Dieser Artikel hätte in "Bild", der "Bunten" oder entsprechend aufbereitet auch in der besprochenen Panorama-Sendung selbst erscheinen können. Ich kenne den dort wenig subtil diffamierten Joachim Guilliard seit vielen Jahren und habe mich selbst bemüht, möglichst viele FriedensaktivistInnen für die wöchentliche Friedens-Mahnwache in Heidelberg zusammenzutrommeln, auf der ein Teil des Materials für den Panoramabeitrag über "deutsche Unterstützung für den Terror" gedreht wurde.

Der Mitredakteur des Beitrags John Goetz legitimierte sich gegenüber uns, dem Heidelberger Antikriegsforum, mit der Behauptung, er wolle über die seines Erachtens dringend notwendigen, aber in viel zu geringem Maß vorhandenen Aktivitäten der Friedensbewegung gegen die fortdauernde Besatzung des Irak berichten.

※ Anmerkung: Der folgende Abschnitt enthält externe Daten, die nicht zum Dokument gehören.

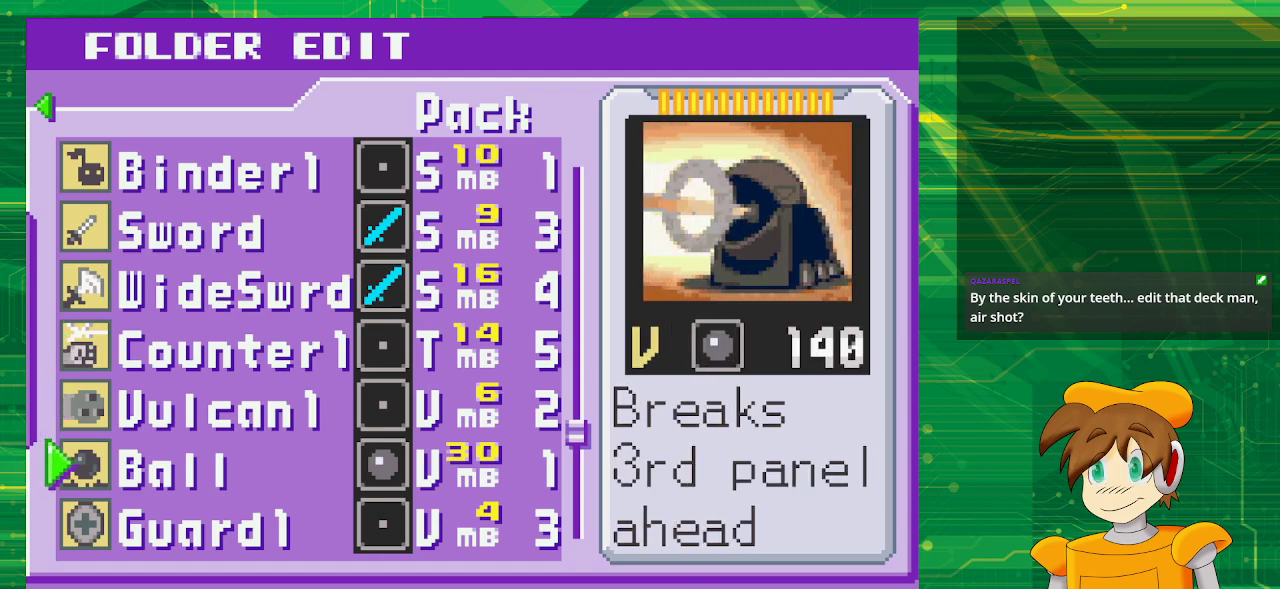
{"buttons": [], "events": []}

Es stellte sich dann aber heraus, dass er allein daran interessiert war, Joachim Guilliard und anderen Teilnehmern an der Mahnwache irgendwelche Äußerungen zu entlocken, die irgendwie als Unterstützung für das interpretiert werden könnten, was er dann in seiner Sendung summarisch als "Terrorismus" im Irak präsentiert hat. Alles andere interessierte Herrn Götz nicht. Und selbst diese Äußerungen - die in der Alltagsarbeit des Antikriegsforums überhaupt keine Rolle spielen - wurden dann noch für die diffamierenden Zwecke der Sendung zusammengebogen und zurechtgeschneidert.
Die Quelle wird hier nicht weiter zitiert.